TASKS TO COMPLETE:
A: In the blog post about starting a new chapter, how long has the writer lived in the new home?
B: Repeat the blog post about starting a new chapter word for word, starting at "I've noticed that" and ending at "of my system.".
C: Carry on writing the blog post about starting a new chapter, picking up after its final sentence.

─── PROVIDED PASSAGE ───

# The start of a new chapter [blog]



## Rainbow_Dazed (Sep 28, 2011)

Two years ago I started a thread "So She Has Depression" in the "Mental Health" - section of these forums. 

Now two years later our relationship is over and I now live in a new home. Our child resides officially with me and lives a little over half of the time with me and my ex pays me child support. My ex is waiting for a new baby with another person and they now live together. The final catalyst for our separation was the surprise news of her pregnancy. Lot of stuff has happened fast and it has certainly taken it's toll on me. And it’ll take time for the wounds to heal. 

I've noticed that during these rough times writing has helped me and I want to keep on writing. And it means something to me to have the chance to share these writings on a public forum. The thought that someone might read all this, to share this and maybe comment on all this is comforting I guess. I'm not really looking for any advice, but I always welcome it. And sympathy is always much appreciated. But most of all I'm just writing to get this all out of my system. 

So here goes. 

*Post 1: The first christmas*

I've now lived two months in my new home. It’s a beautiful home and maybe one of the few good things to come out of all this. I could imagine living here for a long time – at least until my little one is all grown up. I want to provide him with a place which he can call home, a place where he can grow roots in. It is something that has been very important to me (to have such a place) and I’m sensing that in this he is very much like me. Already after two months he has his own favorite place at the new dinner table and his favorite place on my old college couch (which is now our “new” couch). It’s heartwarming. 

The fast and sudden separation put me in a rough spot financially, but fortunately I have lots of support in my life. I took a loan from my mother to make it through the start and hopefully I can pay her back soon, during this year. I do take good care of my finances and I am hopeful that I will be debt free next Christmas. My friends have also been a tremendous help. They have listened, helped with moving all our belongings to the new home, checked up on me frequently, offered advice and furniture and listened even more. The support I have received has been humbling to say the least. I have never felt this thankful for the people I have in my life and I feel a bit ashamed that it took such a crisis to realize what I have.

─── RECORD SET ───

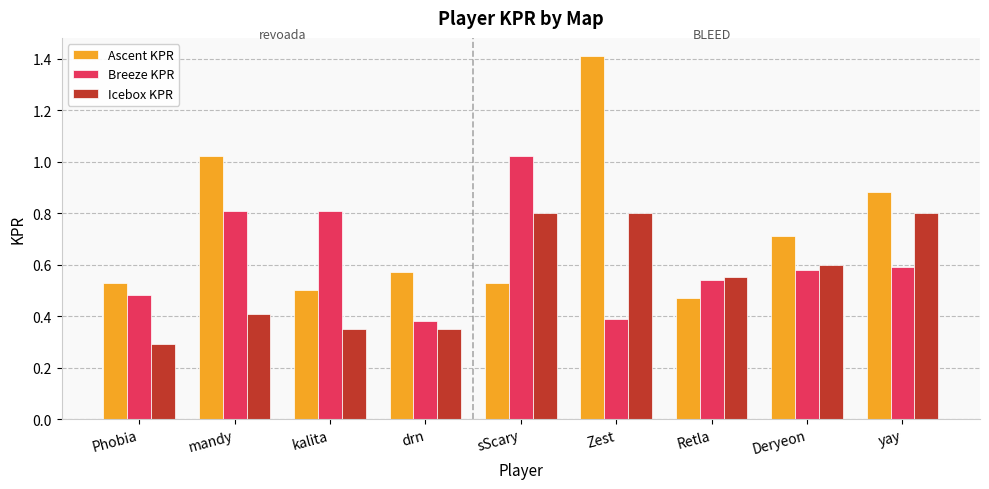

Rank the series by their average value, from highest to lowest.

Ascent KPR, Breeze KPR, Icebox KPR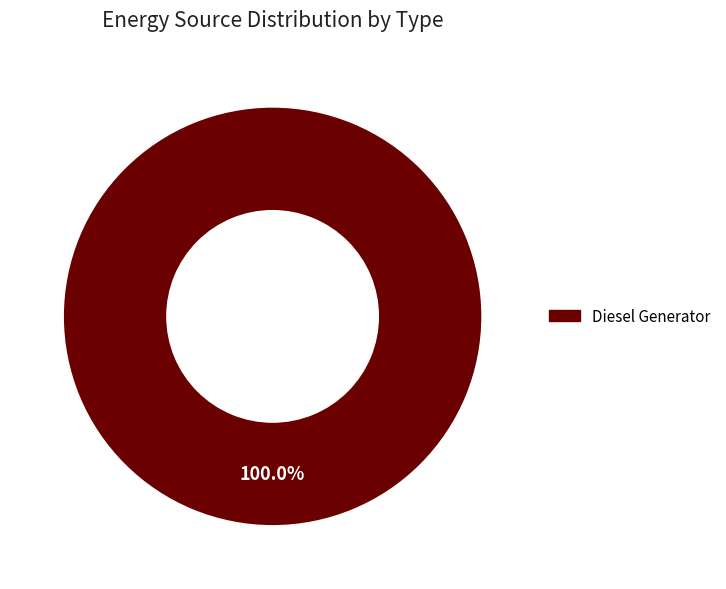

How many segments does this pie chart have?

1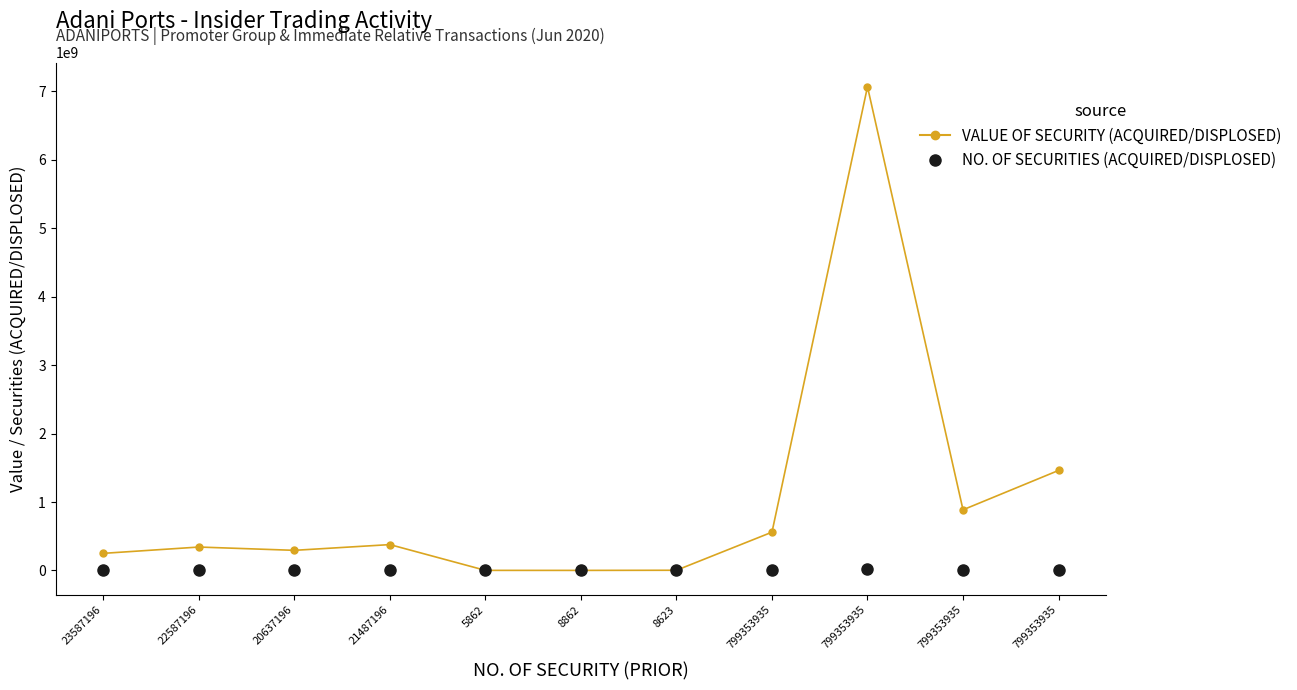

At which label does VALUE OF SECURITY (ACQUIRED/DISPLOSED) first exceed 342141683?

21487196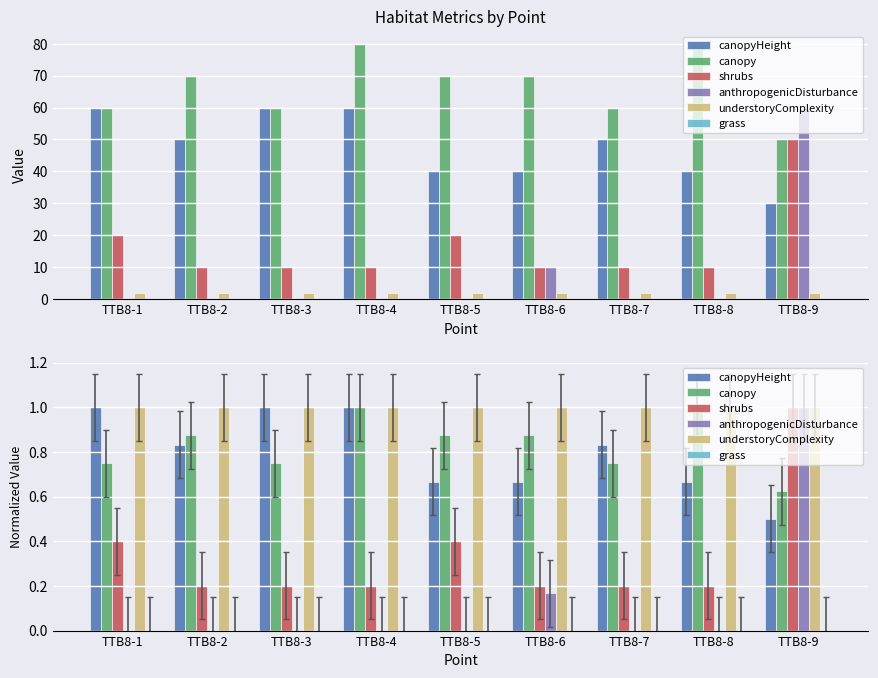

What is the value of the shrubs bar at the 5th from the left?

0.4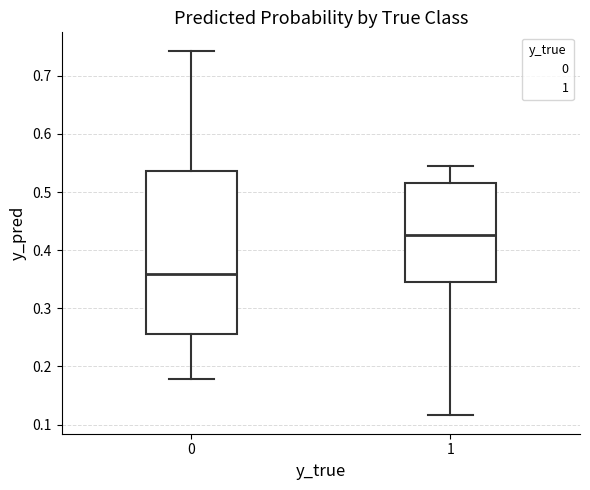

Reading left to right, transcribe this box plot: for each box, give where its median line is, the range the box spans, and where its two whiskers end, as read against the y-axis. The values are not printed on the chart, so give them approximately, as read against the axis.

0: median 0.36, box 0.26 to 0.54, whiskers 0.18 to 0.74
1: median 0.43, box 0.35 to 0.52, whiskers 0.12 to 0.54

───

OUTPUTS BY TASK:
A: Two months.

B:
I've noticed that during these rough times writing has helped me and I want to keep on writing. And it means something to me to have the chance to share these writings on a public forum. The thought that someone might read all this, to share this and maybe comment on all this is comforting I guess. I'm not really looking for any advice, but I always welcome it. And sympathy is always much appreciated. But most of all I'm just writing to get this all out of my system.

C:
Here where I live Christmas Eve is the “big thing.” It’s when Santa comes and brings the presents. This year I spent it alone and my child was with my ex for that day and came home on the Christmas Day. I can now understand more deeply how rough it can be to be alone on Christmas. It’s the holiday when everyone is with their families and loved ones, together. For me it was also the first day I was able to take time for myself after the crisis started, and to be alone with all my thoughts and emotions, in total silence. It was pretty crushing, but it felt needed as well. I’ve been hurt badly and I know I need time and space to let it all sink in. I have lots of tears that still need to be shed and lots of emotions to go through. 

During the holidays something a little bit exciting happened too. A friend of mine mentioned to me that our mutual friend had told him that she likes me. Having just been rejected big time with the separation and all it felt really nice to hear that there is someone out there who thinks so – especially when I too find her attractive and nice to be around with. When my friend told me the news, I thought that when the time feels right and if the timing is right, I’ll make a move. But life rarely goes how I plan it seems. I ended up meeting her last weekend at a party and *she* made a friend-zone move on me. To sum it up, we’re going out for a cup of coffee soon. As friends, yes. She has gone through something similar in her past and she offered to share her experience with me. I wish to keep this on friend-zone and I hope it stays there naturally, but just to be sure I prepared a few “I too like you but am not ready for anything for a while yet” – lines just to be safe. But it feels very welcome to have a chance to grab a cup of coffee with someone who wants to get to know me and who possibly is into me. I just hope I have enough reason in my head to truly take things slowly and to not rush into anything before I am ready. The timing has to be right.


----------



## doubletrouble (Apr 23, 2013)

*Re: A start of a new chaper [forumblog]*

Take your time, post here -- it can be cathartic.


----------



## Rainbow_Dazed (Sep 28, 2011)

Thanks doubletrouble, I'll do that!

I re-read what I wrote and realized how very little about my child. I guess that's still too much of a sore spot to talk about - how this all is affecting him. But with time I'll get to that too.


----------



## Pluto2 (Aug 17, 2011)

I second the taking your time approach to recovery. Until you are completely happy with yourself, you have no business getting involved with someone else.
So sorry you're here, but the support here is lovely.


----------



## Rainbow_Dazed (Sep 28, 2011)

It's been a year and a half since I updated my journal (PS:Torment reference there). I thought now'd be a good moment for a second post. 

*The last Year and a Half have taught me that I sure can screw up .*

My first blog entry ended up with me hoping that I'd have enough reason to avoid rushing into something new. I did not. I rushed and spend six months dating and then the new relationship crashed gloriously and in a much bigger boom than my divorce. I've read about rebound relationships and I can see reboundish elements in what I went through. That episode left it's marks and made me a wee bit more cynical about life and people in general, me included. I've always been a bit naive so maybe it was a reality check well needed. I have a feeling that a part of the bigger boom was bottled up anger that I had from the divorce.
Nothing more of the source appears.